- Activity:
Set out exactly, line by line, the stretch of data below that begins at the line containing "M2211,1056L2220,1069L2248,1127L2239,1114Z" and ends at the line containing "M1720,131L1739,160L1682,206L1662,216L1645,181L1655,175L1653,170Z", with both ends kept.

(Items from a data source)
----------

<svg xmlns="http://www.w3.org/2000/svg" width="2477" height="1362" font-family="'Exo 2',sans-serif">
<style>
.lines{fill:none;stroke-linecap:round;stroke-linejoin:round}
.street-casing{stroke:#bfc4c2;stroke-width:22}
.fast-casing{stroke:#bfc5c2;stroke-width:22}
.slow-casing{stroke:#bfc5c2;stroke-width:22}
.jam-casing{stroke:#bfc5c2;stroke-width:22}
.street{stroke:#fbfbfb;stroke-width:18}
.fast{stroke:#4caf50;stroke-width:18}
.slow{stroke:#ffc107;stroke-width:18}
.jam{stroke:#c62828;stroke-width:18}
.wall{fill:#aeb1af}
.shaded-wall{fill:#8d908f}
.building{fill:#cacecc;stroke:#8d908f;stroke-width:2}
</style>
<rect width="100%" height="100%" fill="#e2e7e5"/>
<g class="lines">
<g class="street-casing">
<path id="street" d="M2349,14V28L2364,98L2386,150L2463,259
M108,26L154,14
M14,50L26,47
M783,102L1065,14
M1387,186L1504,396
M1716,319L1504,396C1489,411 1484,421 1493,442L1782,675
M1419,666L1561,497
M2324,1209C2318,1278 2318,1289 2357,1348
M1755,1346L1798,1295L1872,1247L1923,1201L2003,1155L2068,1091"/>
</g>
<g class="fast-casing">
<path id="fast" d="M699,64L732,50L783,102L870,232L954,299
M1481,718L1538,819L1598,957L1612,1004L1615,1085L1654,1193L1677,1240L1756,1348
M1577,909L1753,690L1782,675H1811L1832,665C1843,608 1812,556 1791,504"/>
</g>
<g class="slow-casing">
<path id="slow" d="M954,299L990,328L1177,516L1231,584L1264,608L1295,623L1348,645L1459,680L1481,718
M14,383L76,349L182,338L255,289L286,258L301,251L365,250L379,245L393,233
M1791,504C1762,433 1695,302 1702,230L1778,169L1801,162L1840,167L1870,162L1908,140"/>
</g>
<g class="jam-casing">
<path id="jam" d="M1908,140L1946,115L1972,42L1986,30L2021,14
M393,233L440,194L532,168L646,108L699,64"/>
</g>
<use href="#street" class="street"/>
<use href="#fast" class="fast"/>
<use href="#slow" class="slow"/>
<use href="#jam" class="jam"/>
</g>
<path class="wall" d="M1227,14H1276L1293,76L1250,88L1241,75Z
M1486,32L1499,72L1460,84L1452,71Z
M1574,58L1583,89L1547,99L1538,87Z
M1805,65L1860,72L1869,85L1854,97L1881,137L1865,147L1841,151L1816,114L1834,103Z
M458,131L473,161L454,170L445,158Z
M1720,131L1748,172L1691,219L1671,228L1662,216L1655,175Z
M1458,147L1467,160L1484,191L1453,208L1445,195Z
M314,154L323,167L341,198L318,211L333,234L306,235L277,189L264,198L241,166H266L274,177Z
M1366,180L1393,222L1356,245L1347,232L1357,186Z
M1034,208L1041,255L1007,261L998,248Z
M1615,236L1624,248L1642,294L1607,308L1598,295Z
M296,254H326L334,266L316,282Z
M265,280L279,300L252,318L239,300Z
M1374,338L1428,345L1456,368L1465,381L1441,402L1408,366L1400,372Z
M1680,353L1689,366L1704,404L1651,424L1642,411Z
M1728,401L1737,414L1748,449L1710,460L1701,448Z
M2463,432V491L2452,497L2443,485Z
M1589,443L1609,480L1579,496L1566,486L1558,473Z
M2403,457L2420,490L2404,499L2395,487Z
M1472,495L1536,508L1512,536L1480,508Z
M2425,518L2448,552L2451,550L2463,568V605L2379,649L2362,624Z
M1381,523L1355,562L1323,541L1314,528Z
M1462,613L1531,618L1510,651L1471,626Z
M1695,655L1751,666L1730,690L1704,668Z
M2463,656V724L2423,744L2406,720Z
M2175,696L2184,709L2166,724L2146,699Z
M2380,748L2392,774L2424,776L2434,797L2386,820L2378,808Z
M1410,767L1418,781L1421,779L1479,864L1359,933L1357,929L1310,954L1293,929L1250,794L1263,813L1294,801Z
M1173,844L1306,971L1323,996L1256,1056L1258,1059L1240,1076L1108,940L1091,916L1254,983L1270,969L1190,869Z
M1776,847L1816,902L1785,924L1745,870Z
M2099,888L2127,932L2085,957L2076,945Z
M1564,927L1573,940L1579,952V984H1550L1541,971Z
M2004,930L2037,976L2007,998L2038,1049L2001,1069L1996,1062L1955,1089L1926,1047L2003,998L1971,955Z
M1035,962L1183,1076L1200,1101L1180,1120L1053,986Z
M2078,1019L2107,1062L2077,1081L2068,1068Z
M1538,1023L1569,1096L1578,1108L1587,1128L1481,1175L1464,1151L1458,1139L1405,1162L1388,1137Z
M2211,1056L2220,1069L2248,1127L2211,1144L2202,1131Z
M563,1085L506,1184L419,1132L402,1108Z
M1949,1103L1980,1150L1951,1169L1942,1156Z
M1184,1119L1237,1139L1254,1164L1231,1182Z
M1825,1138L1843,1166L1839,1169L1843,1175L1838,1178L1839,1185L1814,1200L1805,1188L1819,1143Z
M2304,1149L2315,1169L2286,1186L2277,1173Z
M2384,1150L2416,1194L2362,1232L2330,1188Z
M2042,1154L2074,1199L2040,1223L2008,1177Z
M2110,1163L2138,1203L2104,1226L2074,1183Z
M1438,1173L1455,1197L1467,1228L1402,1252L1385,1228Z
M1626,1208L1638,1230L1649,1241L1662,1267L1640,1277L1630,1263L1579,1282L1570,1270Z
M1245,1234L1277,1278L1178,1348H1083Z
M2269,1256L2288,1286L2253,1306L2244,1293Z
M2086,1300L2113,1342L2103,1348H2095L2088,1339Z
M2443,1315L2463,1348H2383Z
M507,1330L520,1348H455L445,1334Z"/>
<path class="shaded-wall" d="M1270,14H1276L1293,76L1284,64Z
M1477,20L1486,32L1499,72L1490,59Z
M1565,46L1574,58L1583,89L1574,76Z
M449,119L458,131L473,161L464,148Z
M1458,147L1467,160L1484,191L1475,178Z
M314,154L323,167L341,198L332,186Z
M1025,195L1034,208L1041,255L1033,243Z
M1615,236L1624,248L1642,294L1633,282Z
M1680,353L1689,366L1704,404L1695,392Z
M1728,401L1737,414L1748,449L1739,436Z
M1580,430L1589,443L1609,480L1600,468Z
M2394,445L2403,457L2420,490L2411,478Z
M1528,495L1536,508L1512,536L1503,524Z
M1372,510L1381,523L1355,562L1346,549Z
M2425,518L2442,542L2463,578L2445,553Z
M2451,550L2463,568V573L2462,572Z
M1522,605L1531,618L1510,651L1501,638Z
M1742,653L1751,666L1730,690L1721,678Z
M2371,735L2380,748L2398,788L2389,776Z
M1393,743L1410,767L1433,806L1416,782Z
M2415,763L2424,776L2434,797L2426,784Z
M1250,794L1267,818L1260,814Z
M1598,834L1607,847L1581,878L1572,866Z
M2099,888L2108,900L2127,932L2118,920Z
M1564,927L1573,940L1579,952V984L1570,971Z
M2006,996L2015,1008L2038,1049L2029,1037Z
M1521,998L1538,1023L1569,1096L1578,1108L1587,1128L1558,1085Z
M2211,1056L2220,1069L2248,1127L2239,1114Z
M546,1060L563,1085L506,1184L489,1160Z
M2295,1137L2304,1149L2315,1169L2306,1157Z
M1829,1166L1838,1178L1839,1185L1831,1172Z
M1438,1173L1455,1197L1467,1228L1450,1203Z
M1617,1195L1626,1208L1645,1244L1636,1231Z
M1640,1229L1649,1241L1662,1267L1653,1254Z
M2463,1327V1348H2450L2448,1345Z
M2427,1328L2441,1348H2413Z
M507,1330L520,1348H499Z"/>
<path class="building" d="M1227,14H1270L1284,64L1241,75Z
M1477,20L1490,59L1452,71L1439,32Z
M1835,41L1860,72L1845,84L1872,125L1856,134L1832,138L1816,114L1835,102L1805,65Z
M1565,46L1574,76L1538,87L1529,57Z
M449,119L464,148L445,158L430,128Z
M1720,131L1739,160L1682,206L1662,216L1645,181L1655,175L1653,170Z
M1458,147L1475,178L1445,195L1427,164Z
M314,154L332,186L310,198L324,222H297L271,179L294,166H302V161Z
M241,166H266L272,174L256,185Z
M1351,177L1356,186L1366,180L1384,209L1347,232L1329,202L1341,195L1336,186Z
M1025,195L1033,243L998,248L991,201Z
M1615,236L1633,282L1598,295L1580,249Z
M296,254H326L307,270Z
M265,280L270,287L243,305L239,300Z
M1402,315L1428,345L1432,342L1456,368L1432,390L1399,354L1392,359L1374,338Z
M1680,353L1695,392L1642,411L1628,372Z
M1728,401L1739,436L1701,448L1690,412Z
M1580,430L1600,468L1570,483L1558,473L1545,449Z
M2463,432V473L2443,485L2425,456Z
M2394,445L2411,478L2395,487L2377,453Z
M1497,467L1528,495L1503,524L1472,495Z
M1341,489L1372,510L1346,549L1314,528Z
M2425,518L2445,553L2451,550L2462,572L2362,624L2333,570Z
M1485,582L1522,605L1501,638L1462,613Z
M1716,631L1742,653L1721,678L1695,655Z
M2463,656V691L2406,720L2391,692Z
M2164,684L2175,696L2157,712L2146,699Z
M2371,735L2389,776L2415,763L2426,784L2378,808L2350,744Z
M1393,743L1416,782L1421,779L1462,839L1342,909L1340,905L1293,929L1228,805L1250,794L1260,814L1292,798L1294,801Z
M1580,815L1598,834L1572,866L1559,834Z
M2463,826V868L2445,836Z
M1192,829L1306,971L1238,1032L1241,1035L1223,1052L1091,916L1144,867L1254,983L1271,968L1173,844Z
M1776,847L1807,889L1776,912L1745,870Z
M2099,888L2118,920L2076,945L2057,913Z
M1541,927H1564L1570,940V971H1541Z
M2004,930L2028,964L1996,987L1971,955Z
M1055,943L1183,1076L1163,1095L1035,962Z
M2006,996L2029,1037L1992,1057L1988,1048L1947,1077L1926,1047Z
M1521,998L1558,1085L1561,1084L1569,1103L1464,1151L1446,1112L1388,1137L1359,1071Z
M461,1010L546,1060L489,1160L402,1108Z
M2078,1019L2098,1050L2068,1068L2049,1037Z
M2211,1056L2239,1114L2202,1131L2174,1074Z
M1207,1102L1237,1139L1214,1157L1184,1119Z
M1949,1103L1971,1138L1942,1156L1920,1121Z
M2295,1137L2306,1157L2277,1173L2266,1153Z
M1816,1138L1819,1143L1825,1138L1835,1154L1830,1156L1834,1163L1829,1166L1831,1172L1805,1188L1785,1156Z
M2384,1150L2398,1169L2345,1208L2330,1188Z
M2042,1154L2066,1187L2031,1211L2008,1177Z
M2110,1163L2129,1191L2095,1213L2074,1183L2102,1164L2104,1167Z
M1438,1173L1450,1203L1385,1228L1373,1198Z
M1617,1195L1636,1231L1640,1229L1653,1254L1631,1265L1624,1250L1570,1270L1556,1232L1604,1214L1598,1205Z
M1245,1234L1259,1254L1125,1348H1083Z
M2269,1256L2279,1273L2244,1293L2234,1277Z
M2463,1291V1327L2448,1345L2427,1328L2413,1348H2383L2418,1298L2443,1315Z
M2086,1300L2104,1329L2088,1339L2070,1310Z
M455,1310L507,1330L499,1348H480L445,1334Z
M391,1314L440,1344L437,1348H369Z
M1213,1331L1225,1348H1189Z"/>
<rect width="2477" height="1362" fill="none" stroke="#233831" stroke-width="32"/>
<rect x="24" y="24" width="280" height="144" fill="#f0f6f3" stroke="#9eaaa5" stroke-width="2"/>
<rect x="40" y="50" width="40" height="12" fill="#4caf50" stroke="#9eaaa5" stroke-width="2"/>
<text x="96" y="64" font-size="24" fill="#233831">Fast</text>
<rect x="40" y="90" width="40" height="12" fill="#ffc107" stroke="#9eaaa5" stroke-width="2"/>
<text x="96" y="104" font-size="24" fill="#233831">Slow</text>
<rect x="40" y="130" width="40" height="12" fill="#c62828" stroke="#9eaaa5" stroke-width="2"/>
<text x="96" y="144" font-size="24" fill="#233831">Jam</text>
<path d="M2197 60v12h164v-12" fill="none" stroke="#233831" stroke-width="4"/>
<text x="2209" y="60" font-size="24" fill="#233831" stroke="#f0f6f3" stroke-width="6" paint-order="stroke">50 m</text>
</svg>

----------

- Response to the task:
M2211,1056L2220,1069L2248,1127L2239,1114Z
M546,1060L563,1085L506,1184L489,1160Z
M2295,1137L2304,1149L2315,1169L2306,1157Z
M1829,1166L1838,1178L1839,1185L1831,1172Z
M1438,1173L1455,1197L1467,1228L1450,1203Z
M1617,1195L1626,1208L1645,1244L1636,1231Z
M1640,1229L1649,1241L1662,1267L1653,1254Z
M2463,1327V1348H2450L2448,1345Z
M2427,1328L2441,1348H2413Z
M507,1330L520,1348H499Z"/>
<path class="building" d="M1227,14H1270L1284,64L1241,75Z
M1477,20L1490,59L1452,71L1439,32Z
M1835,41L1860,72L1845,84L1872,125L1856,134L1832,138L1816,114L1835,102L1805,65Z
M1565,46L1574,76L1538,87L1529,57Z
M449,119L464,148L445,158L430,128Z
M1720,131L1739,160L1682,206L1662,216L1645,181L1655,175L1653,170Z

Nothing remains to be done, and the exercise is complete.